As it relates to Iran, the Strategy simply reaffirms the positions that the president has been advancing since before he took office. The Trump administration has overseen a dramatic shift in tone in that area of foreign policy, moving away from conciliatory policies that led to the 2015 Iran nuclear agreement, and toward a policy of more assertiveness and direct confrontation. On Monday, the president effectively called for more of the same, explicitly putting Iran at the heart of Middle Eastern affairs.

Fox News highlights the fact that the document puts the Iranian theocracy side-by-side with “radical jihadist terrorist organizations” as the main sources of instability and insecurity in the region. It also suggests that these will be countered in coming years by projects that deliberately expand America’s global influence and exert counter-pressures on the Iranian regime and related threats.

The document, however, is short on specific detail about the tools and tactics that the White House will use to reverse the growth of Iranian influence over regional combat zones and Shiite militant populations. Those details will presumably be included in the National Military Strategy document, which is still forthcoming and generally places more emphasis on individual foreign adversaries and obstacles.

As such, it is not yet clear whether the administration will satisfy the critics of recent American policies regarding Iran, many of whom have described the president as having the correct tone in this area but lacking a precise plan for how to accomplish the administration’s ends. Nevertheless, the National Security Strategy serves as a significant re-affirmation of the alignment between the overall perspective of these critics and the US president. And it comes just days after that perspective was described, with relevant policy recommendations, by four former American ambassadors at a Senate Armed Services Committee hearing.

The Washington Free Beacon quoted Stuart Jones, former ambassador to Jordan, saying in that hearing on Thursday, “With the ISIS threat destroyed, malign Iranian interference is now the primary security challenge facing the region.” And whereas the president has made it obvious that his administration recognizes the seriousness of that challenge, there are major questions swirling around what role the US will take in Syria and Iraq now that Iranian proxies have become entrenched in areas where they were previously fighting ISIS.

But the same hearing also called attention to the fact that Sunni jihadism like that of ISIS has not ceased to be a threat just because that would-be caliphate has been largely replaced by Iran. In fact, the Free Beacon also quoted former Ambassador to Turkey Eric Edelman as anticipating the president’s remarks on the National Security Strategy, specifically by identifying Iran’s “quest for regional hegemony” and “the persistence of Sunni Islamic extremism” as two “primary, intertwined threats.”

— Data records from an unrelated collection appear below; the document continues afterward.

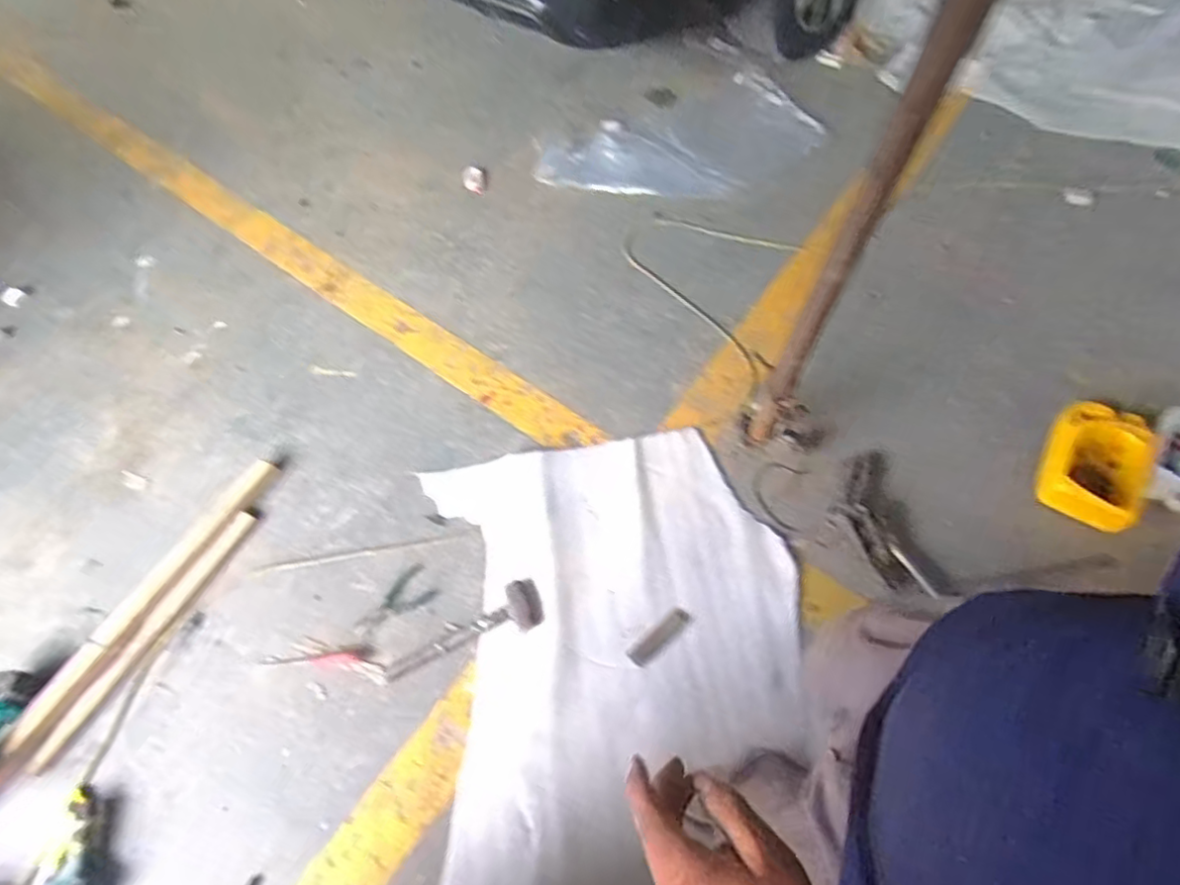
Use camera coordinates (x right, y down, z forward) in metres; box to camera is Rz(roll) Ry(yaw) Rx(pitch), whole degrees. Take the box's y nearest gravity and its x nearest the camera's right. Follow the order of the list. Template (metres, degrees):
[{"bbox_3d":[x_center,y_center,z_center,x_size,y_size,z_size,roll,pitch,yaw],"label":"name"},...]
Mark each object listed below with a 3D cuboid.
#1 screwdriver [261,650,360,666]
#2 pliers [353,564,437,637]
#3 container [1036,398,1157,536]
[{"bbox_3d":[-0.618,0.480,1.350,0.235,0.024,0.032,-2,63,2],"label":"screwdriver"},{"bbox_3d":[-0.453,0.363,1.391,0.187,0.008,0.089,-32,66,-13],"label":"pliers"},{"bbox_3d":[1.144,0.046,1.398,0.199,0.076,0.309,26,68,17],"label":"container"}]

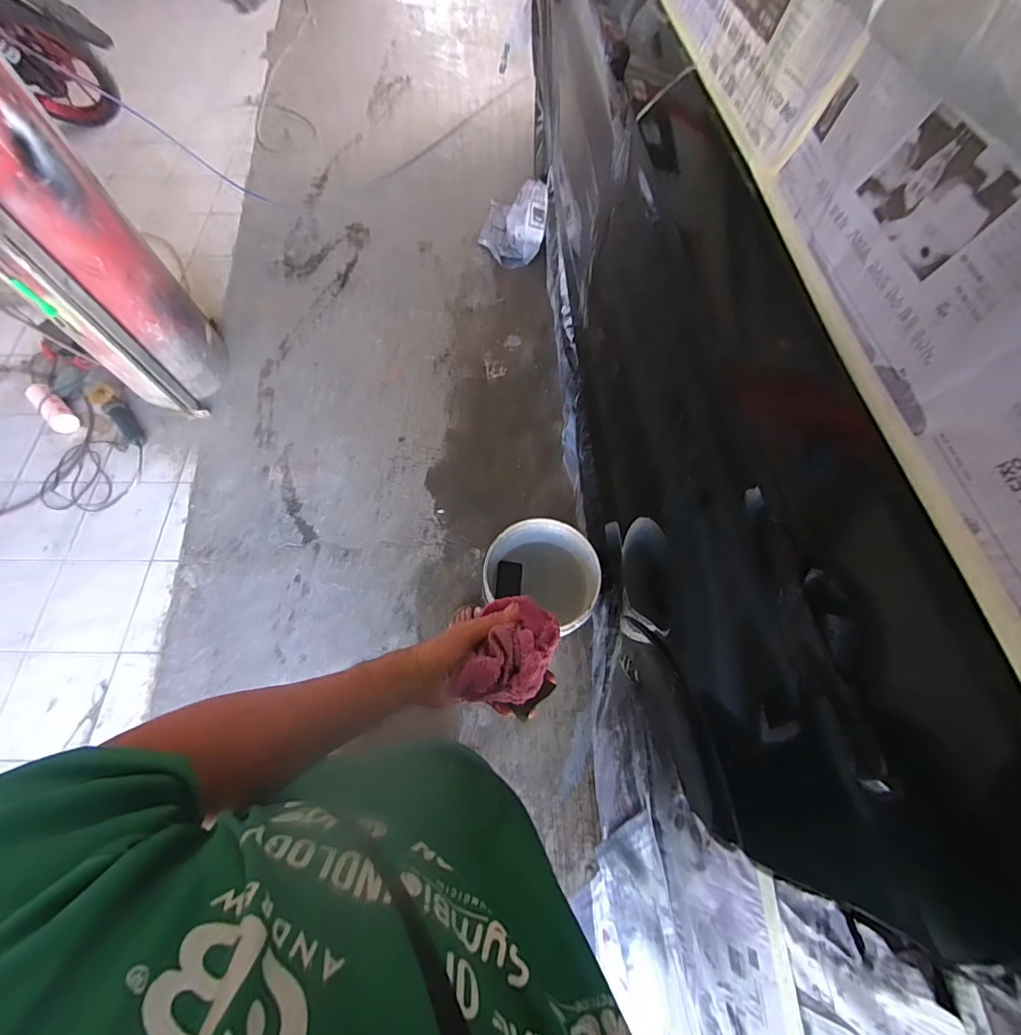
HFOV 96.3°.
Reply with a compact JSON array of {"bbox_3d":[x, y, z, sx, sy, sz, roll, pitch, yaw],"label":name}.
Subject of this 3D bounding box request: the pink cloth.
[{"bbox_3d":[0.002,0.134,0.472,0.084,0.066,0.120,15,67,9],"label":"pink cloth"}]

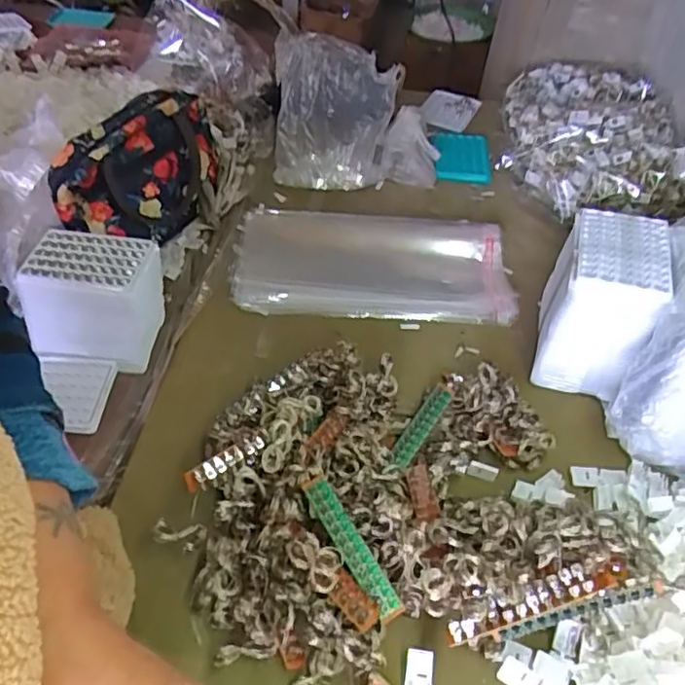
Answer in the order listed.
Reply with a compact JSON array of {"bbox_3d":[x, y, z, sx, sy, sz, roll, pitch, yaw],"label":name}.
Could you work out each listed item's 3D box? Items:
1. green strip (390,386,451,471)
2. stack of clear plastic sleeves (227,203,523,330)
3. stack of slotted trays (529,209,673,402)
[{"bbox_3d":[0.078,0.085,0.616,0.019,0.011,0.108,28,50,19],"label":"green strip"},{"bbox_3d":[0.037,-0.101,0.777,0.344,0.030,0.168,7,47,1],"label":"stack of clear plastic sleeves"},{"bbox_3d":[0.262,-0.033,0.648,0.089,0.159,0.122,17,48,10],"label":"stack of slotted trays"}]

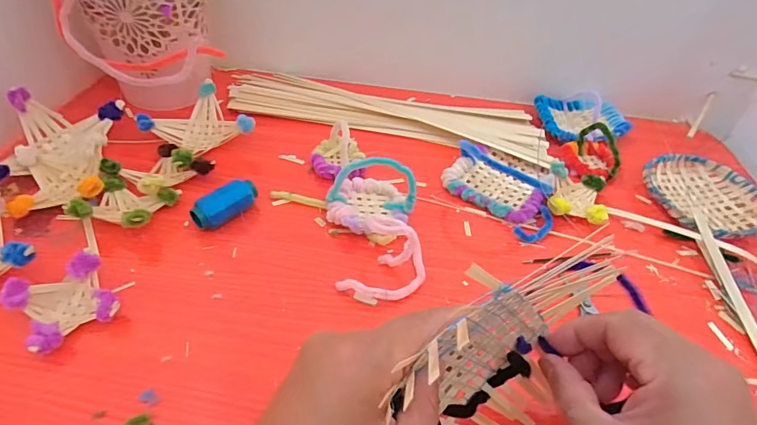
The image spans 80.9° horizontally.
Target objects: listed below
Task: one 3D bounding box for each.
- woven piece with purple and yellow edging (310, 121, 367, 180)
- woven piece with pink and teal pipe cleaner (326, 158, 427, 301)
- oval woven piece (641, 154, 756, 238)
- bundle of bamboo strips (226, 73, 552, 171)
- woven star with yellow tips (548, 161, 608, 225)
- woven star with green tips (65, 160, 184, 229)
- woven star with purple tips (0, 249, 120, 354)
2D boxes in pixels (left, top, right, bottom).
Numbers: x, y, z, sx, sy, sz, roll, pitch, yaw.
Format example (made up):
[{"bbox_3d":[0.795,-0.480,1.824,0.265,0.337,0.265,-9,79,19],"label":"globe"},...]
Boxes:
[{"bbox_3d":[-0.039,-0.064,0.430,0.051,0.036,0.062,0,46,-6],"label":"woven piece with purple and yellow edging"},{"bbox_3d":[-0.002,0.004,0.354,0.071,0.056,0.123,-2,46,-8],"label":"woven piece with pink and teal pipe cleaner"},{"bbox_3d":[0.319,-0.016,0.436,0.101,0.019,0.106,-11,48,-16],"label":"oval woven piece"},{"bbox_3d":[0.008,-0.117,0.503,0.353,0.013,0.100,11,45,4],"label":"bundle of bamboo strips"},{"bbox_3d":[0.184,-0.016,0.412,0.051,0.025,0.059,15,46,8],"label":"woven star with yellow tips"},{"bbox_3d":[-0.206,-0.009,0.365,0.063,0.030,0.063,8,45,2],"label":"woven star with green tips"},{"bbox_3d":[-0.207,0.061,0.295,0.054,0.032,0.050,-27,54,-28],"label":"woven star with purple tips"}]

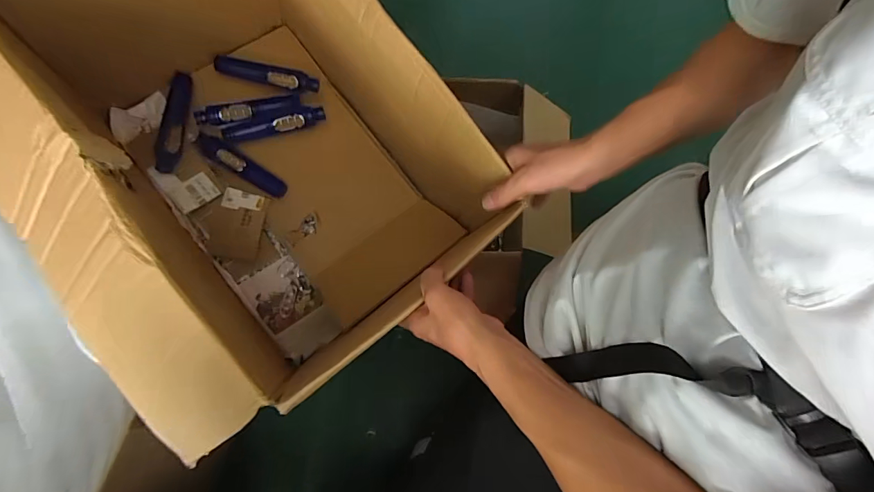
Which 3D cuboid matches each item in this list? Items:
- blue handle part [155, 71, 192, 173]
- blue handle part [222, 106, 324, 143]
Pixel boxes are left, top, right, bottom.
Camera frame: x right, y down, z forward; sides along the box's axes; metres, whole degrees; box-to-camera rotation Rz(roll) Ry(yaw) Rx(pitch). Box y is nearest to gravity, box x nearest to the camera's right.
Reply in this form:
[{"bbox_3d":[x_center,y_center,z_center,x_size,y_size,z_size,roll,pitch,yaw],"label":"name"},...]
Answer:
[{"bbox_3d":[-0.443,-0.207,0.709,0.041,0.019,0.177,-1,74,1],"label":"blue handle part"},{"bbox_3d":[-0.285,-0.214,0.742,0.171,0.025,0.033,-21,75,-5],"label":"blue handle part"}]

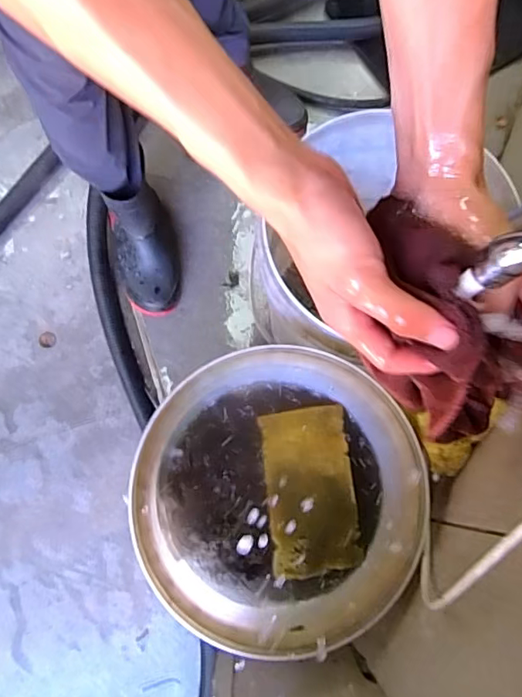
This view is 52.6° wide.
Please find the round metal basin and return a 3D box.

Edelman also reportedly reiterated the critiques of a seemingly underdeveloped White House strategy, identifying the retention of a US troop presence in Syria as a necessary first step but also as not being enough on its own. The former ambassador urged the development of a more comprehensive strategy that takes advantage of Iran’s strategic overextension, which has seen the direct involvement of the Iranian Revolutionary Guard Corps in Syria, Iraq, Yemen, and elsewhere, even as the regime faces popular unrest and domestic crises at home.

In between the Committee hearing and the president’s announcement on Monday, World Net Daily issued a report that helped to further underscore the severity of the Iranian threat and the fact that it is not only a challenge to Middle Eastern stability but also a challenge to Western interests throughout the globe. It observed that Abdollah Motevalian, a columnist for Iran’s Javan newspaper, recently underscored Iran’s fiercely anti-Western ideology by writing that Iran would be at the heart of a “new world order” built upon the “ruins of the Western world order.”

Javan is considered particularly close to Supreme Leader Ali Khamenei, meaning that its viewpoints can be regarded as those that override any contrary initiatives that might be pursued by other Iranian officials, all of whom are required to defer to the judgment of the top clerical authority.

The positions advanced by President Hassan Rouhani’s lesser authority were initially regarded as partial justification for the conciliatory policies pursued by Western nations during the era of Trump’s predecessor, Barack Obama. But critics of the Obama White House maintain that important leverage was given away to preserve the 2015 nuclear deal, all while Rouhani was failing to function as the moderating force that he was supposed to be.

The latter point has been borne out by the persistence of Iran’s domestic crackdowns and its foreign policy provocations, backed up by rhetoric like that which was published in Javan. And on Monday, around the time that Trump was clarifying his contrary National Security Strategy, Politico issued a report suggesting that the conciliation offered by the Obama administration had been subject to even more criticism than had previously been publicized.

That report quoted agents with the Drug Enforcement Agency as saying that the Obama White House had undermined and ultimately shut down a project that was aimed at disrupting a drug supply network that the Iran-backed Hezbollah terrorist group used to finance terrorism.

“We watched them become an international criminal conglomerate generating billions of dollars for the world’s most dangerous activities, including chemical and nuclear weapons programs and armies that believe America is their sworn enemy,” one ex-agent said, alleging that the agency was prevented from pursuing Hezbollah leaders specifically out of fear of upsetting the Iranians in the midst of nuclear negotiations.

President Trump clearly has no such concerns, as he has threatened to single-handedly tear up that same agreement while also targeting Tehran with fiery rhetoric about the regime’s support of terrorism and its domestic human rights abuses. The newly-released National Security Strategy reinforces the White House’s newly confrontational position and its reversal of Obama-era policies. But it still remains to be seen whether the administration will develop a fully-articulated plan that is satisfying to its supporters.